#### EXCERTO ESCOLHIDO:
========================================

Tem uma componente mais elaborada e intrusa, o que é feito na vida social e mormente através de escuta dos telemóveis e policiamento social, incluso nas redes sociais onde os acólitos lançam pedidos de amizade imbuídos de má fé.
A instrução do processo-crime contra Castelo-Branco é também mais uma forma de fazer-se ao controlo de um cidadão nacional através deste clássico método de ‘apartheid’.
A pressão sobre o poder judicial tem em vista a satisfação da expectativa de alguns moçambicanos de “gema”, que pretendem ver reposto o seu orgulho ferido, através de linchamento da “imprensa expatriada”.
No cenário político actual não se reconhece nenhuma integridade ao tribunal O tribunal que está a julgar este processo, atendendo que o judicial está a ser industriado a agir contra a mídia independente, que na óptica dos acólitos do regime suportam a oposição.
O poder político afirma amiúde que cumpre com a Constituição da República e o princípio de separação de poderes, mas neste caso está-se a urdir uma sentença política, para desencorajar os cidadãos e a sociedade civil crítica ao sistema, de fazerem ondas.
O que suporta a tese de que a “mídia expatriada” é inimiga declarada do guebuzismo são as afirmações literais do secretário-geral do partido Frelimo, Filipe Paunde, para quem a crítica ao autoritarismo do “Filho Mais Querido” deve-se ao excesso de liberdade de opinião/imprensa. Todavia, o sentimento quase generalizado dos moçambicanos é de que a fonte de discórdia nacional e a razão da presente tensão político-militar do país é o “Filho Mais Querido”.

========================================

#### TAREFA 1:
Copie do excerto, sem qualquer alteração, o trecho que vai de "No cenário político" a "suportam a oposição.".
#### TAREFA 2:
Quais são as expressões que o excerto coloca entre aspas duplas? Indique cada uma só uma vez, mesmo que se repita.

========================================

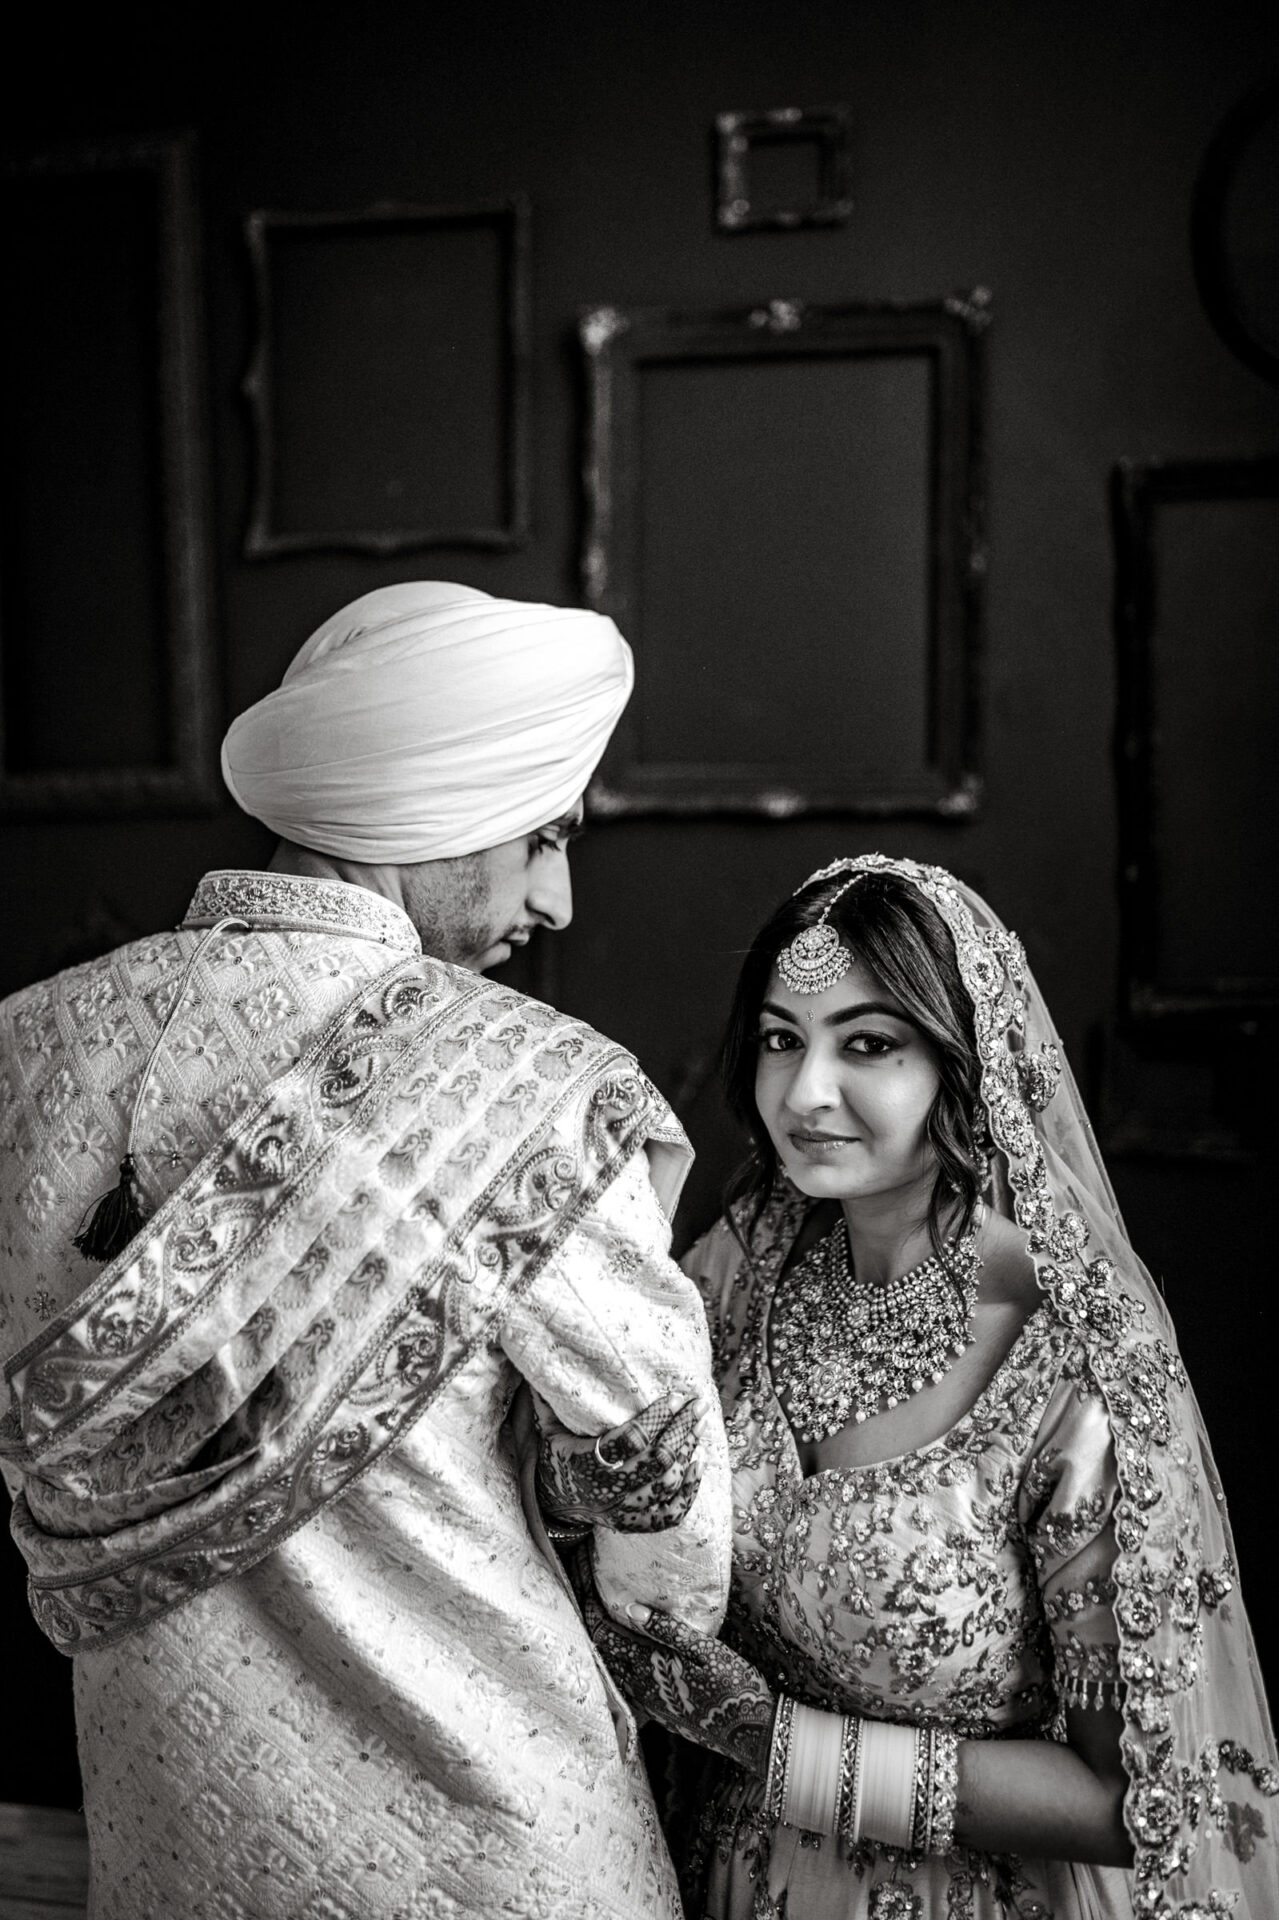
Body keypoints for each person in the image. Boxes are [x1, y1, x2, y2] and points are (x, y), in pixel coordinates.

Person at [0, 581, 732, 1920]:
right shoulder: (536, 1092)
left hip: (176, 1848)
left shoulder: (26, 1050)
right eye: (543, 838)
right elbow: (663, 1518)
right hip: (497, 1851)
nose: (556, 900)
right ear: (432, 806)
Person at [564, 854, 1279, 1918]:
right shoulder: (741, 1262)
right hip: (727, 1879)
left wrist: (777, 1747)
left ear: (963, 1063)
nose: (805, 1093)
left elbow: (1134, 1797)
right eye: (778, 1039)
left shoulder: (1069, 1357)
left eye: (867, 1044)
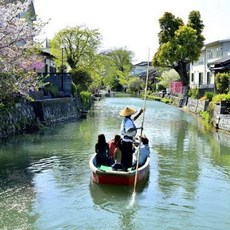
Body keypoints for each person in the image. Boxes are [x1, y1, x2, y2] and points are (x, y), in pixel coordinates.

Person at [119, 107, 143, 171]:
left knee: (125, 156)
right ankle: (125, 169)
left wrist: (140, 113)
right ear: (130, 114)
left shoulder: (126, 119)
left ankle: (124, 168)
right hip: (127, 142)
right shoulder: (128, 122)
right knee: (127, 156)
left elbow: (134, 119)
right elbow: (129, 130)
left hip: (125, 141)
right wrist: (138, 128)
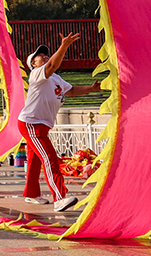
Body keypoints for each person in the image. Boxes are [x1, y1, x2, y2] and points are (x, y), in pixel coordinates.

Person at [19, 34, 101, 212]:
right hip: (32, 123)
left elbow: (71, 91)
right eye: (39, 55)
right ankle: (60, 198)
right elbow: (53, 65)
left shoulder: (55, 78)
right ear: (33, 63)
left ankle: (31, 194)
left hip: (40, 125)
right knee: (49, 159)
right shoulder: (37, 74)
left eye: (45, 53)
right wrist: (64, 46)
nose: (44, 55)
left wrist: (91, 89)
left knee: (35, 160)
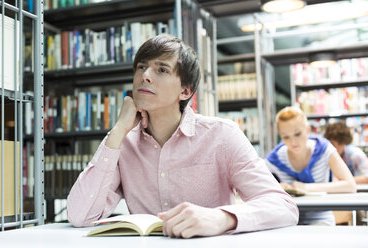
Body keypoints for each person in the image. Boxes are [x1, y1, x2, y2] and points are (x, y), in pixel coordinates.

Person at [67, 34, 298, 238]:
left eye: (162, 69)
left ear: (185, 91)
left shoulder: (222, 135)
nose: (145, 75)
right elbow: (80, 215)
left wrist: (221, 218)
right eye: (141, 67)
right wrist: (117, 131)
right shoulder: (123, 141)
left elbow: (283, 206)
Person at [266, 106, 356, 225]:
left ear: (308, 129)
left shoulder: (324, 149)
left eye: (297, 134)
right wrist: (277, 189)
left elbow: (350, 185)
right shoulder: (274, 159)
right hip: (288, 221)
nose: (293, 142)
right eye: (285, 137)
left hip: (321, 218)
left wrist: (305, 187)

========================================

#### RESOLUÇÃO 1:
No cenário político actual não se reconhece nenhuma integridade ao tribunal O tribunal que está a julgar este processo, atendendo que o judicial está a ser industriado a agir contra a mídia independente, que na óptica dos acólitos do regime suportam a oposição.

#### RESOLUÇÃO 2:
- gema
- imprensa expatriada
- mídia expatriada
- Filho Mais Querido